Given material:

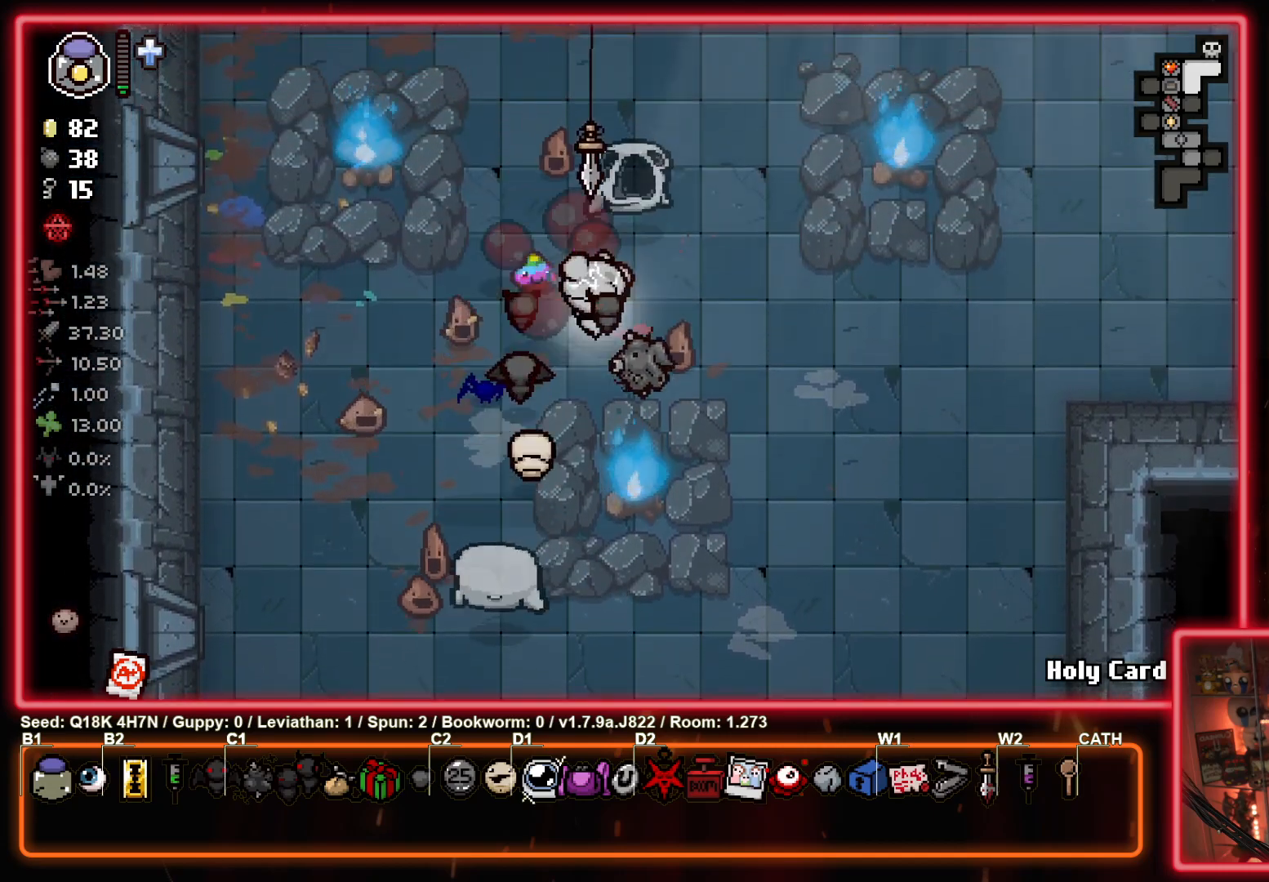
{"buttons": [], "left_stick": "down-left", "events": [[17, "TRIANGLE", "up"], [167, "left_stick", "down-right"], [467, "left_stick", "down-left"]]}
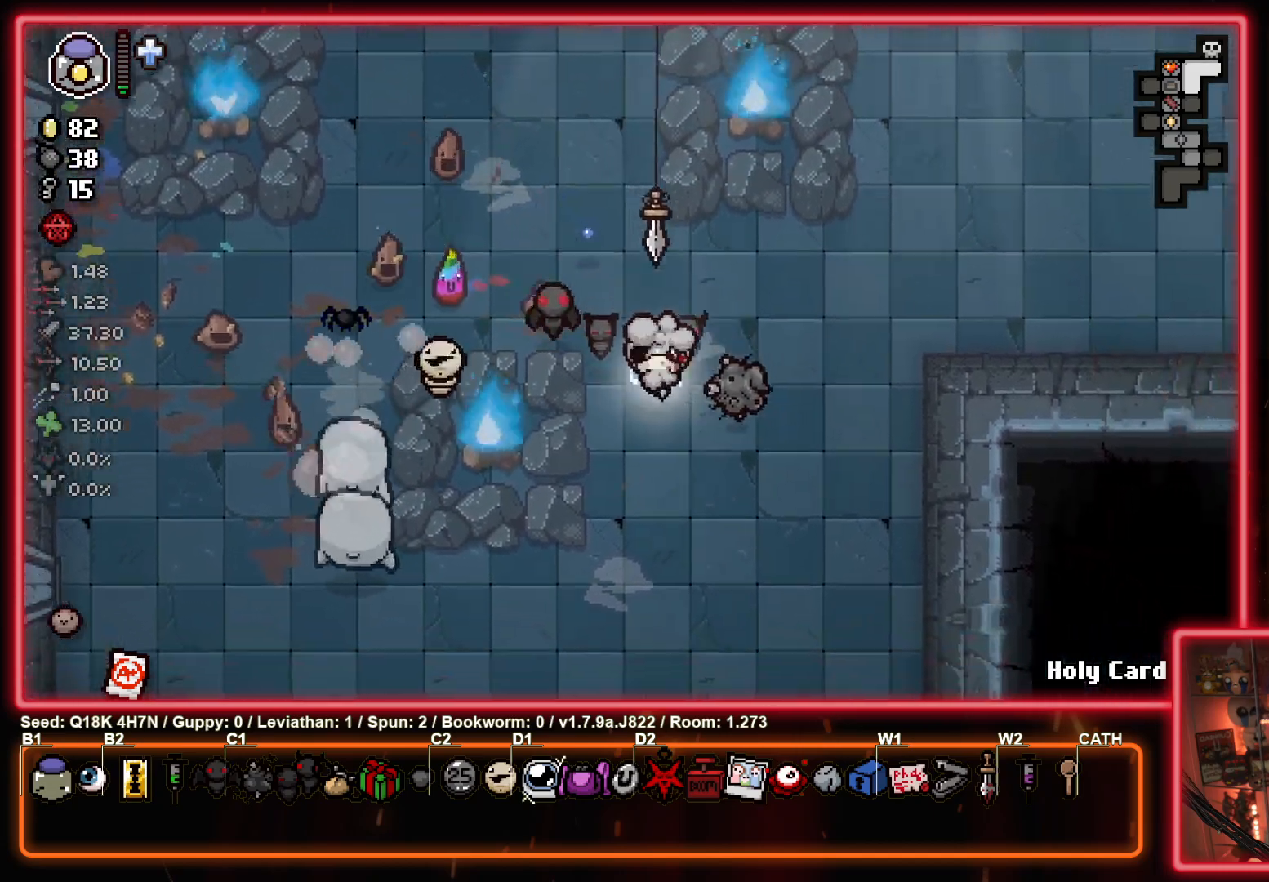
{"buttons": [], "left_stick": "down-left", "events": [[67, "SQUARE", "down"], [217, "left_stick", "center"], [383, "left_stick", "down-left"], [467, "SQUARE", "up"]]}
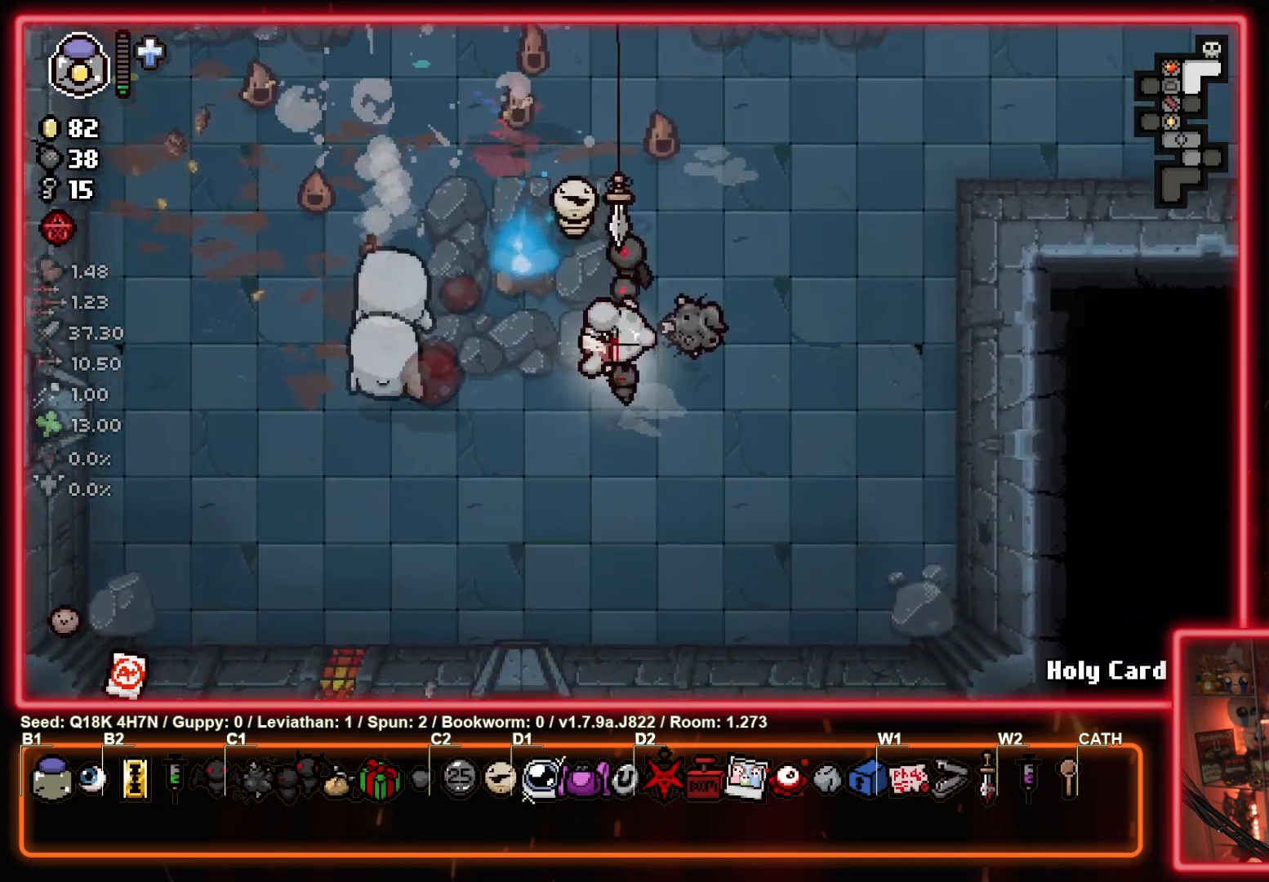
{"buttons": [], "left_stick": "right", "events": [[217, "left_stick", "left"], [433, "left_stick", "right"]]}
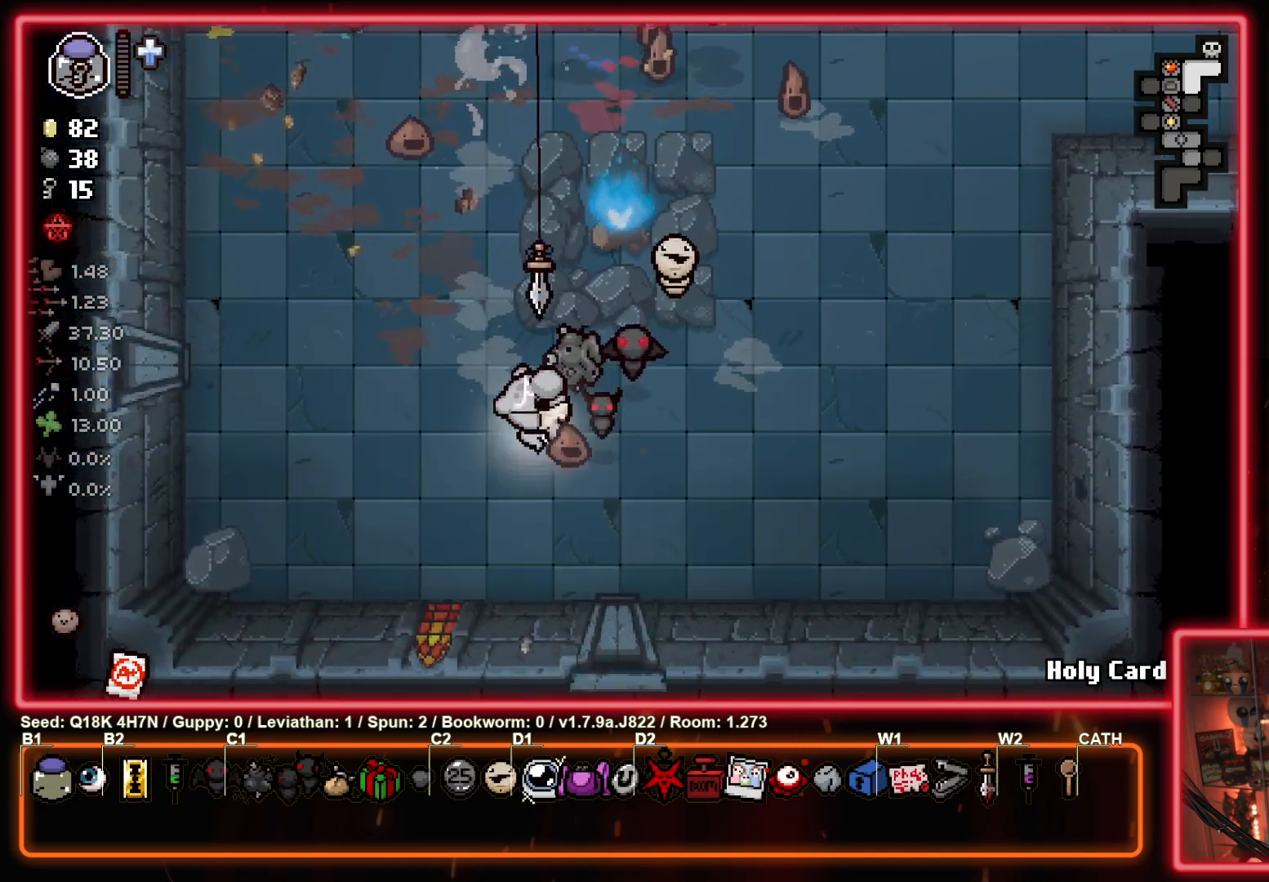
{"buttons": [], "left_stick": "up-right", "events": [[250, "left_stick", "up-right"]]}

Task statement: The whole listing above, word for word: repeat it with the pictures excluded.

Output:
{"buttons": [], "left_stick": "down-left", "events": [[17, "TRIANGLE", "up"], [167, "left_stick", "down-right"], [467, "left_stick", "down-left"]]}
{"buttons": [], "left_stick": "down-left", "events": [[67, "SQUARE", "down"], [217, "left_stick", "center"], [383, "left_stick", "down-left"], [467, "SQUARE", "up"]]}
{"buttons": [], "left_stick": "right", "events": [[217, "left_stick", "left"], [433, "left_stick", "right"]]}
{"buttons": [], "left_stick": "up-right", "events": [[250, "left_stick", "up-right"]]}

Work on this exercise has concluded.